Evolution is often presented as problem-solving. Genetic algorithms are often offered as proofs of evolution’s ability to solve problems. Genetic algorithms are as search algorithms.
As one book says:
Fundamentally, all evolutionary algorithms can be viewed as search algorithms which search through a set of possible solutions looking for the best – or “fittest” – solution.
Tom has asked me to specify a problem independently from the evolutionary process. Now I have to admit that I don’t really understand what that means. But I like Tom and I have a lot of respect for him, so I want to give it my best shot and see where it takes us. I’m also hoping this will shed some light on claims about how problem-solving genetic algorithms are designed to solve a particular problem.
Do you at least agree that if the modeler is solving a problem, then you ought to be able to write out a nontrivial problem? (Saying that the problem is to output a particular sentence won’t hack it. That would amount to saying that Dawkins wrote a “Hello, world!” program.)
Well, I do believe that Dawkins wrote a program to output a particular sentence and that what he did is in effect a hello world program! So where does that get us, lol?
There is no independently specified problem that the monkey/Shakespeare model solves. The event of interest to the modeler is the event most likely to occur in the process over the long term.
I disagree. But the language is vague so that’s what we’re here to tease apart.
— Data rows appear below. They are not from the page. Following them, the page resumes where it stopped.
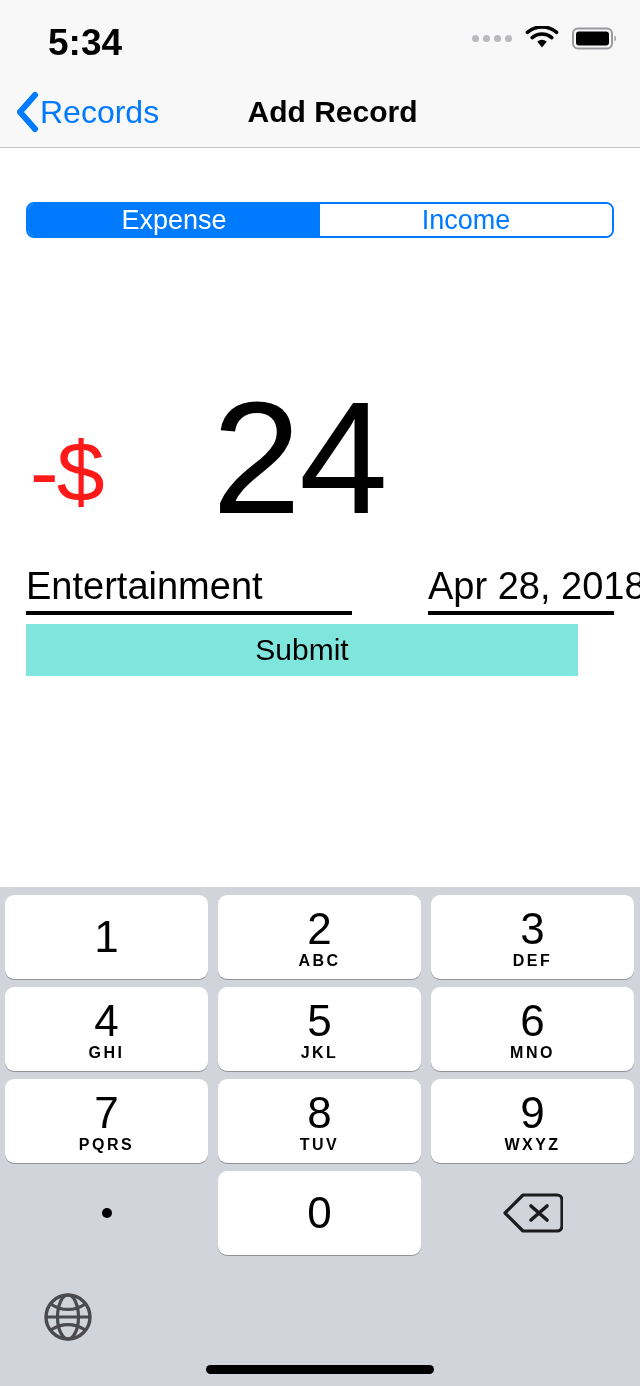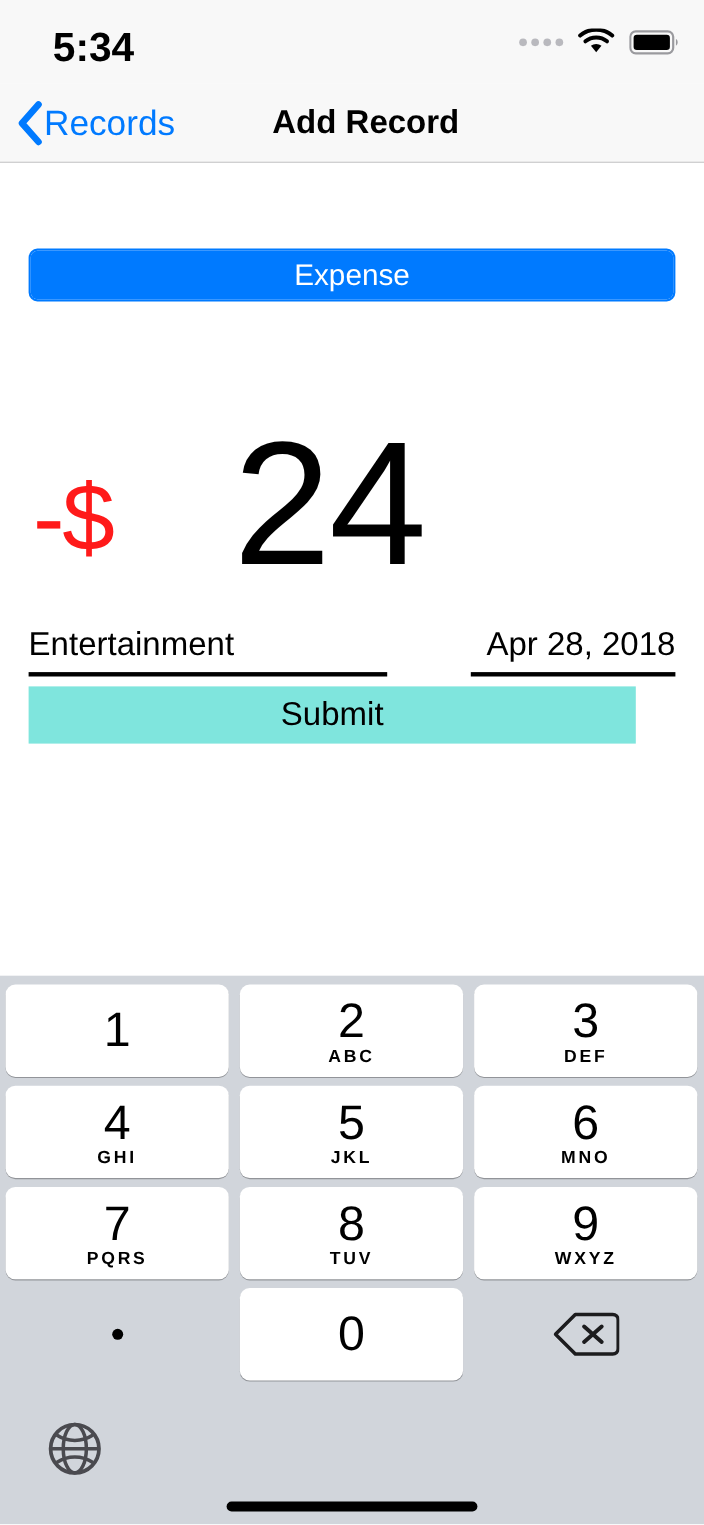--- a/index.html
+++ b/index.html
@@ -106,13 +106,12 @@
     left: 26px;
     top: 202px;
     width: 588px;
-    height: 48px;
+    height: 36px;
     display: flex;
     border: 2px solid #007AFF;
     border-radius: 8px;
     overflow: hidden;
     box-sizing: border-box;
-    margin-top: 24px;
   }
   .seg {
     flex: 1;

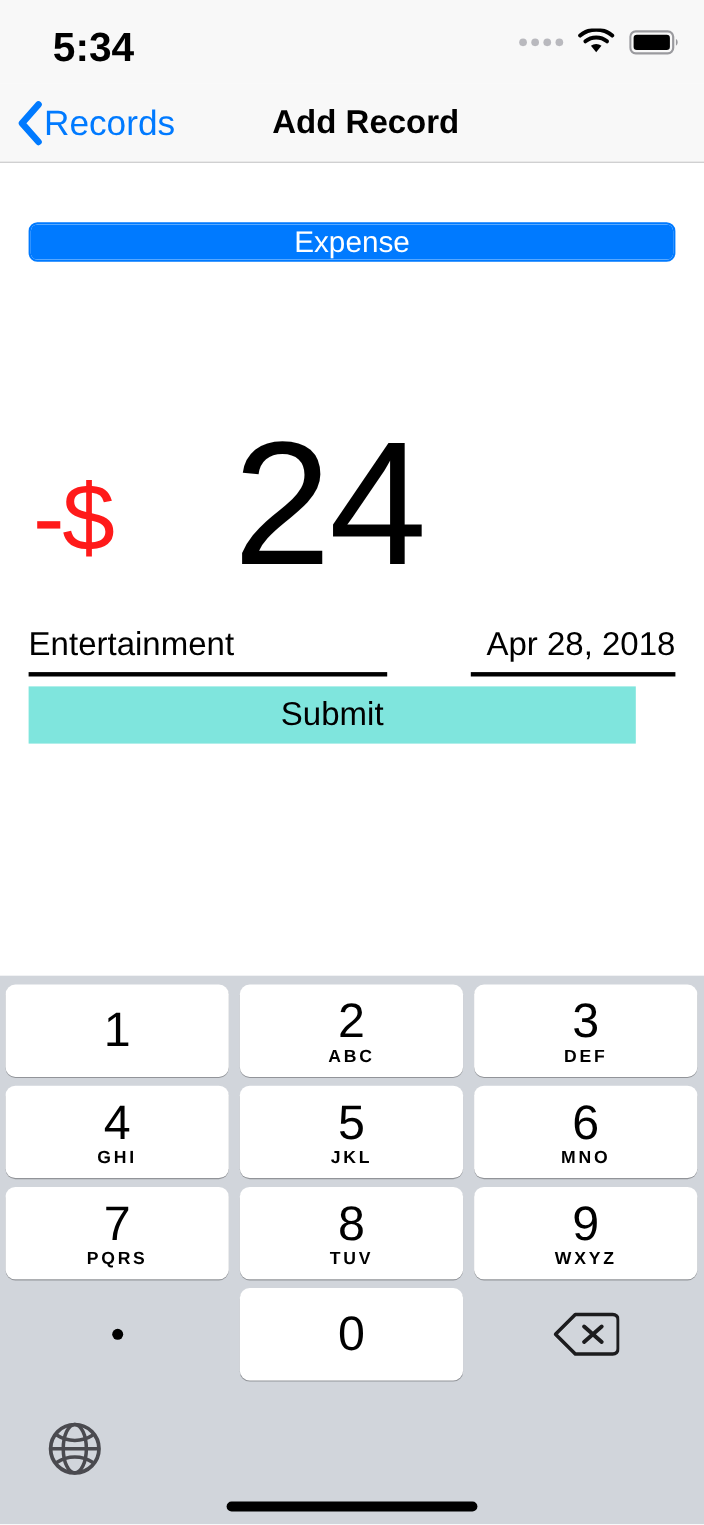--- a/index.html
+++ b/index.html
@@ -346,6 +346,7 @@
 
   <div class="segmented">
     <div class="seg active">Expense</div>
+    <div class="seg inactive">Income</div>
   </div>
 
   <div class="amount-row">

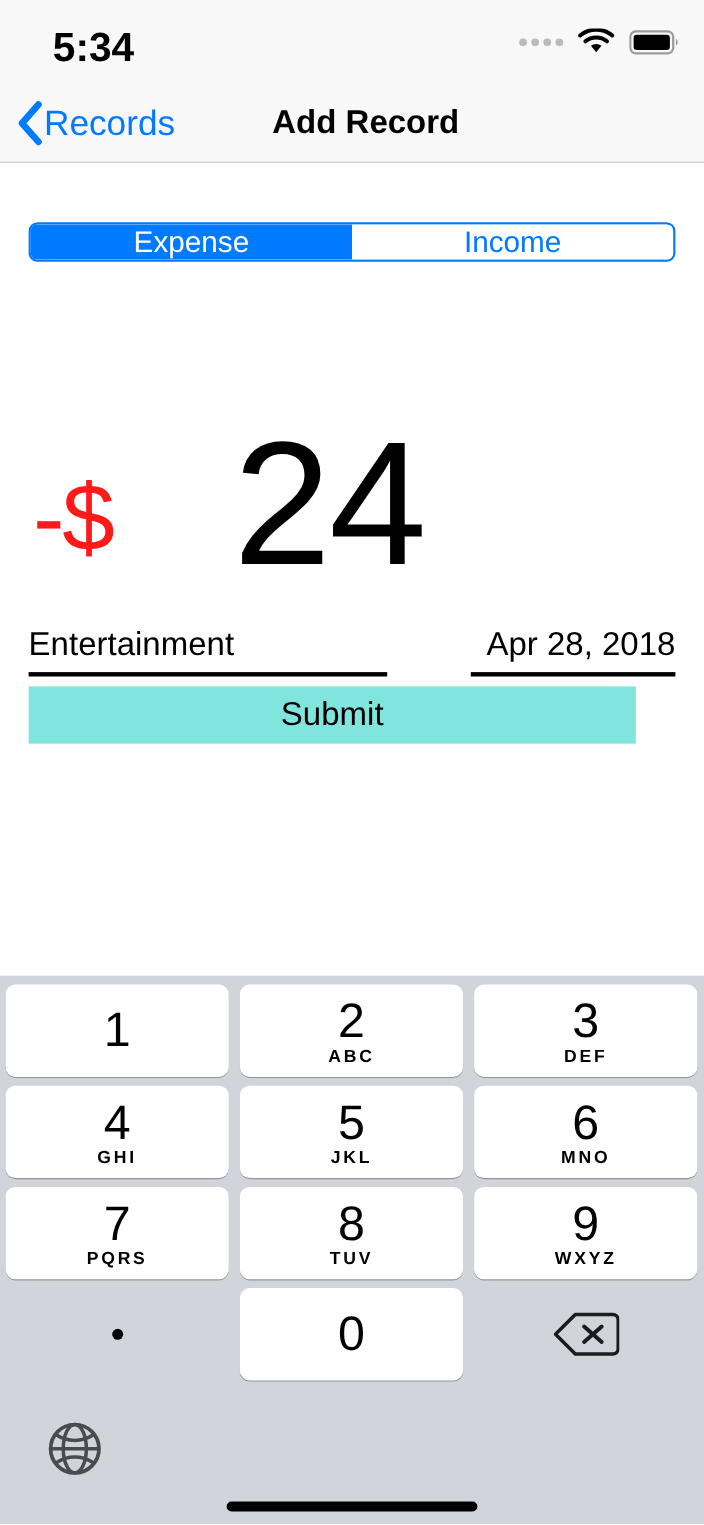--- a/index.html
+++ b/index.html
@@ -165,7 +165,7 @@
   }
   .field .field-value {
     display: block;
-    font-size: 30px;
+    font-size: 38px;
     color: #000000;
     line-height: 40px;
     white-space: nowrap;

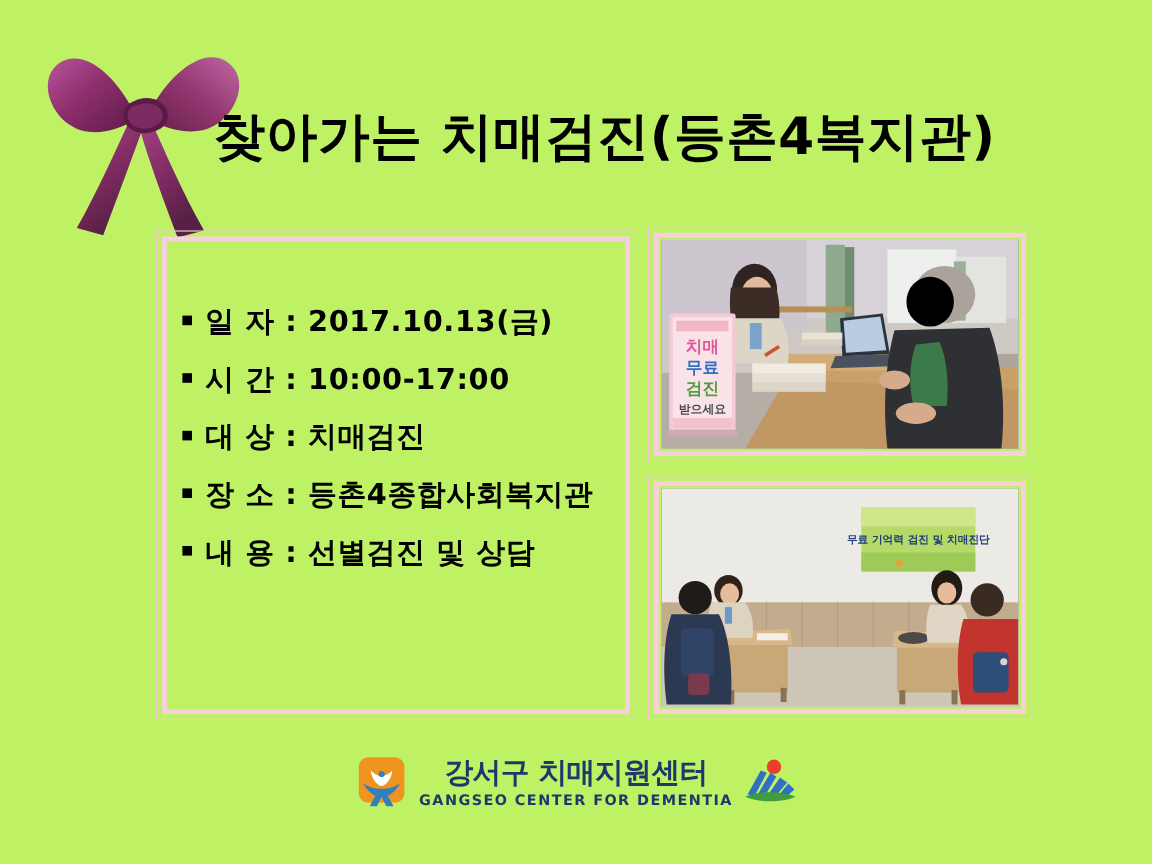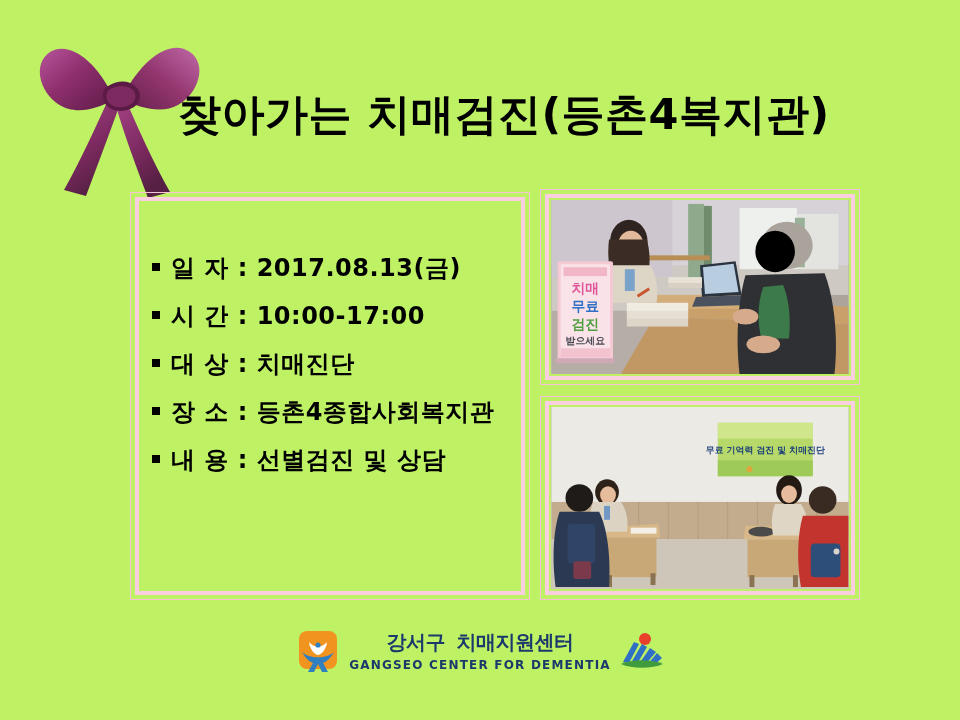--- a/index.html
+++ b/index.html
@@ -201,7 +201,7 @@
   <ul class="info-list">
     <li class="info-item">
       <span class="bullet"></span>
-      <span class="item-label">일  자 : 2017.08.13(금)</span>
+      <span class="item-label">일  자 : 2017.10.13(금)</span>
     </li>
     <li class="info-item">
       <span class="bullet"></span>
I keep asking you to write a specification of the problem that the modeler wrote the simulation model to solve. The reason you cannot do it is that you can only concoct a “problem” by specifying what tends to occur in the simulated process. This is much the same as making the “problem” solved by evolution in nature what tends to occur in evolutionary processes.
I’ve tried to make this clear. I’m not in an argument with you. Please try to switch gears, and explain to me what you make of what I’ve said. Do you at least agree that if the modeler is solving a problem, then you ought to be able to write out a nontrivial problem?
It seems to me that specifying a problem independently of the evolutionary process is exactly what takes place with genetic algorithms. One book even delineates classes of problems that might be approached using evolutionary algorithms.
– If the problem is sufficiently hard to write code to solve
– When a human isn’t sure how to solve the problem
– If a problem is constantly changing
– When it’s not feasible to search through each possible solution
– When a “good-enough” solution is acceptable
So I’ll take that as my lead. Now surely I can refer to any number of problem-solving evolutionary algorithms, so whether it can be done or not ought not be in dispute. But I always appreciate a concrete example, so here it goes.
Problem: Find a string which is comprised entirely of ones. So for a string with a length of 5 the best solution would be “11111”.
I find it hard to believe that this is what Tom had in mind, but nothing ventured nothing gained. Is this problem too trivial? Or have I missed out totally on what Tom is asking for?